(For context: I’m a little drunk hence my lack of etiquette)
Growing up I understood that there is no power stronger than destruction. My willpower was crushed by a man who made me realize that hateful strength is all that matters. I turned my body into a tool of destruction, grinding everyday dreaming of the time I would land my fist on his stupid face. And when I did… all he did was smile. I was too late. The world had beaten his soul before I could and now he was defeated; you can’t hurt such a man… he died a long time ago. So how do I get my justice? Why don’t I feel like seeing him crumble away is enough? Why do I hate the world so much for what happened, if it didn’t owe me anything. My childhood was majority-wise shitty and empty of purpose. I was fat ugly and naive, and had my manhood beaten out me. Bullied at school, fucked up at home and called the weak link. BUT WHY?

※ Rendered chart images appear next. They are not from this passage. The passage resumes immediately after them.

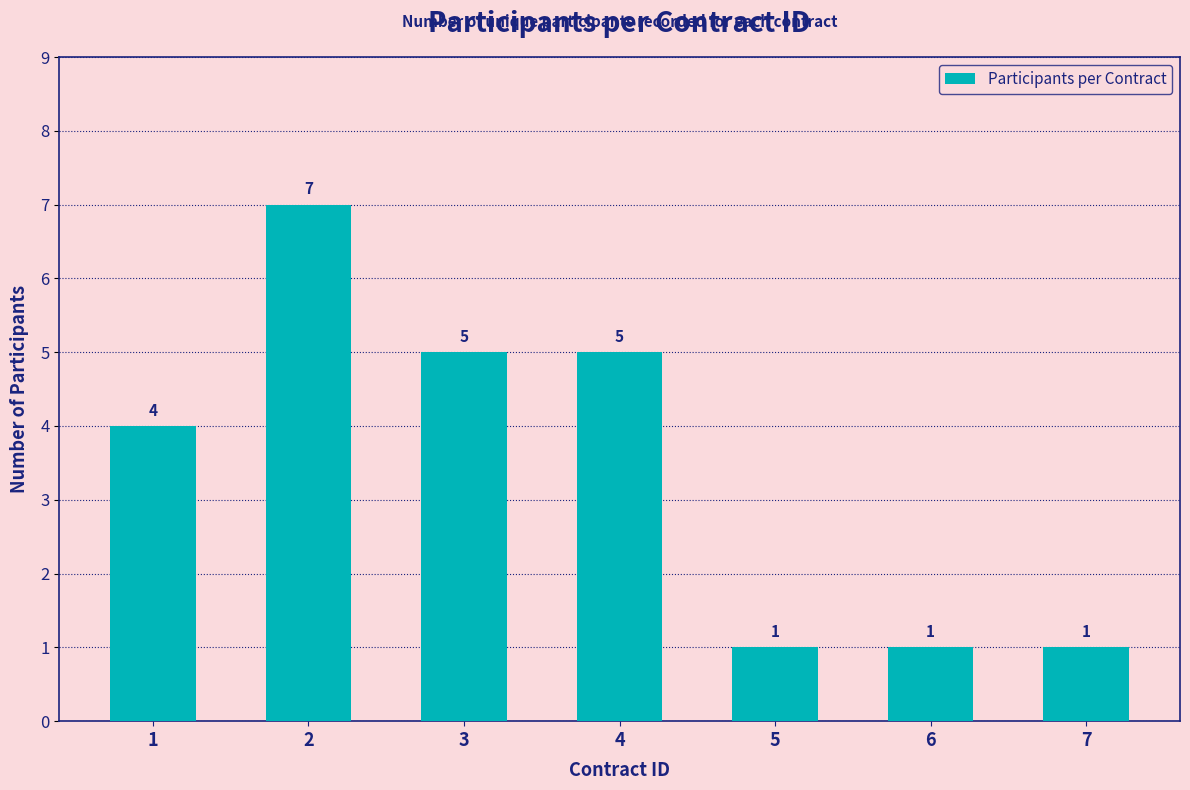

Does the chart contain any negative values?

No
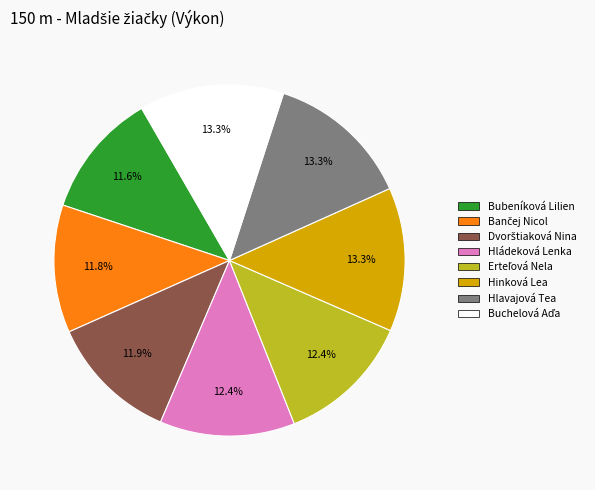

What is the ratio of the value at Hládeková Lenka to the value at Bubeníková Lilien?

1.1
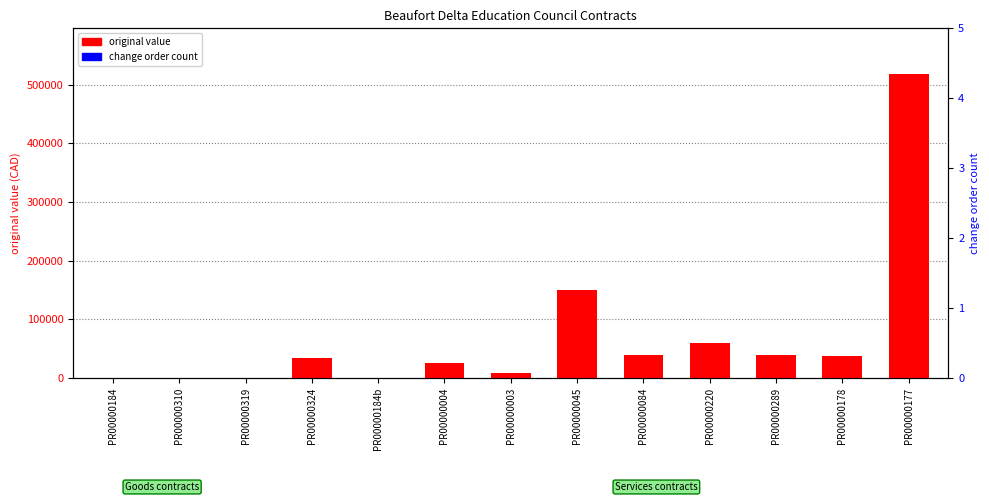

At which label is change order count closest to 0?

PR00000184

Maybe there is no justice, and the idea of God is the fiction we have created to handle the cruelty of this world. I have seen too much, too much to hope that things “get better”. Not in this life. I am not certain if there’s an afterlife, but I know this life has no justice. Bestgore gives insight into a world I never would have imagined had I continued living in this social bubble (Thank you internet). Fun fact: People die insanely horrible deaths and face ridiculously terrible circumstances why? Because they were born in the wrong place and at the wrong time. All I have to say is ARE YOU FUCKING KIDDING ME?! That’s all it is? Bad luck? How the fuck do you process something like that. I can’t handle the idea that everything that happened to me was just bad luck, and will never be addressed again. Is that being human? Wanting justice? Then I don’t want to be human, I just don’t want to care about anything anymore.